Segment Start: TEXT BLOCK

Our donor selection criteria are set in such a way that all those who are accepted to donate are healthy and fit enough to withstand above changes.

Q. What is the ideal age group for blood donations?

A. Eighteen years to fifty-five years.

Q. Can children under12 years of age donate blood? If not, why not?

A. No. This is because they are in the growing and development age bracket. Hence, they are not considered physiologically suitable according the standards set for blood donations

Q. What about elders who are healthy?

A. Maximum suitable age considered is 60years.

Q. What are the obstacles that prevent voluntary donations across the country e.g. cultural barriers, and myths?

A. All around the country we have voluntary donations. But in certain areas some extra motivational efforts are needed.

Some believe that after a blood donation, a “Physical weakness” will occur. No such effect is felt by almost all of our blood donors except those who are emotionally susceptible, because we select healthy donors.

Q. What are the benefits of blood donations?

A. To the donor the most powerful health benefit is arguably in the psychological well-being.

Iron stores are regulated and many organs of the body are thus benefited such as liver and heart. Donating blood is good for you, and it’s even better for all the people who desperately need the help.

Many patients need blood to save their lives. Thalassemia, leukaemia, lymphoma and most other cancer patients on various medications need blood and blood products. Pregnant mothers with post-partum haemorrhage, patients in shock following trauma and all patients undergoing major surgeries can be saved with blood transfusions.

Segment End: TEXT BLOCK
Segment Start: DATA UNDER STUDY

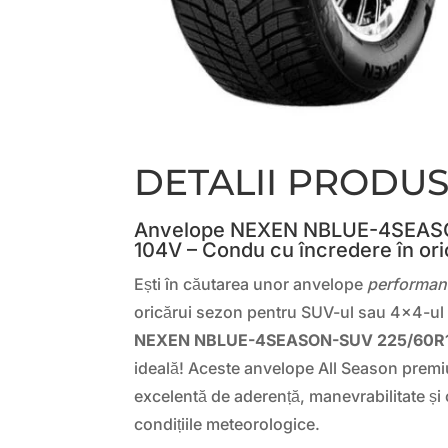
DETALII PRODU
Anvelope NEXEN NBLUE-4SEAS
104V – Condu cu încredere în or
Ești în căutarea unor anvelope
performan
oricărui sezon pentru SUV-ul sau 4×4-ul 
NEXEN NBLUE-4SEASON-SUV 225/60R
ideală! Aceste anvelope All Season prem
excelentă de aderență, manevrabilitate și 
condițiile meteorologice.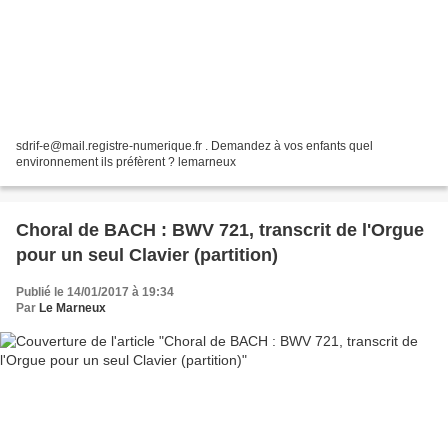
sdrif-e@mail.registre-numerique.fr . Demandez à vos enfants quel
environnement ils préfèrent ? lemarneux
Choral de BACH : BWV 721, transcrit de l'Orgue
pour un seul Clavier (partition)
Publié le 14/01/2017 à 19:34
Par
Le Marneux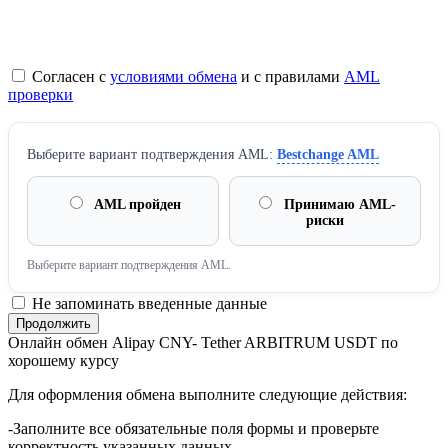
Согласен с
условиями обмена
и с правилами
AML
проверки
Выберите вариант подтверждения AML:
Bestchange AML
AML пройден
Принимаю AML-
риски
Выберите вариант подтверждения AML.
Не запоминать введенные данные
Онлайн обмен Alipay CNY- Tether ARBITRUM USDT по
хорошему курсу
Для оформления обмена выполните следующие действия:
-Заполните все обязательные поля формы и проверьте
корректность указанных данных.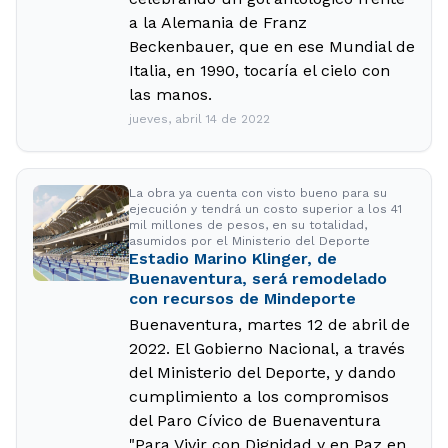
a la Alemania de Franz
Beckenbauer, que en ese Mundial de
Italia, en 1990, tocaría el cielo con
las manos.
jueves, abril 14 de 2022
La obra ya cuenta con visto bueno para su
ejecución y tendrá un costo superior a los 41
mil millones de pesos, en su totalidad,
asumidos por el Ministerio del Deporte
Estadio Marino Klinger, de
Buenaventura, será remodelado
con recursos de Mindeporte
Buenaventura, martes 12 de abril de
2022. El Gobierno Nacional, a través
del Ministerio del Deporte, y dando
cumplimiento a los compromisos
del Paro Cívico de Buenaventura
"Para Vivir con Dignidad y en Paz en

Segment End: DATA UNDER STUDY

> [STUDY QUESTIONS]:
1. Condense the paragraph of the blood donation text beginning "Many patients need blood" into a short bulleted list that keeps its main facts.
2. Carry on the blood donation Q&A from the point where it ends.
The records were taken from a different source than the text.

> [RESULTS OF THE EXERCISE]:
1.
Many patients depend on blood to survive:
- Patients with thalassemia, leukemia, lymphoma and most other cancers who are on various medications need blood and blood products.
- Pregnant mothers with post-partum hemorrhage can be saved with transfusions.
- Patients in shock following trauma can be saved with transfusions.
- All patients undergoing major surgeries can be saved with transfusions.

2.
Patients with Chronic Kidney Disease and those experiencing severe complications from Dengue can also be saved from a blood transfusion.

Q. How many lives can a single dose of blood save?

A. Two to five.

Q. Which authority is responsible for the overall management of blood donations island wide? What role does it play?

A. The National Blood Transfusion Service.

Q. What role does it play?

A. It is responsible for the development and implementation of Blood Inventory Management Guides & the National Blood policy in Sri Lanka. In addition, it also provides technical and clinical expertise on the subject. It is the apex body overlooking all regulatory matters related to blood and blood products in both public and private sectors in Sri Lanka.

Q. Is blood donations part of a strategic national development plan?

A. Yes, it is a national bio safety requirement for any country in that matter.

Q. What is the goal of the National Blood Transfusion Service in the future?

A. To be the leader and the best service provider in the National Transfusion Services in the Southeast Asian region.

Q. Is there a definite date for achieving your goal?

A. We are on a five-year plan to achieve this height if other conditions in the country are favourable for us to achieve the target.

Q. Do you have a message for our readers with regard to blood donations?

A. The National Blood Centre and each Cluster Blood Centre makes a pre-assumption about the number of mobile blood camps and the number of donors and decides the production of blood components in comparison to the national requirement.

Blood is a precious resource that must be carefully managed to ensure that each donor’s gift provides the greatest benefit to patients. It is essential to increase collections when the demand is high, and it is equally important to limit collections when the blood stocks are adequate, hence preventing wastage of blood.

Once a donation takes place, blood and components have a limited lifespan, and the person is not suitable to donate for another four months. The most important point is that there are no other substitutes for blood. Therefore, the National Blood Transfusion Service of Sri- Lanka is committed to optimise blood collection, production, blood inventory management, provision and transport to meet the statistically and scientifically predicted patient needs while minimising resource wastage.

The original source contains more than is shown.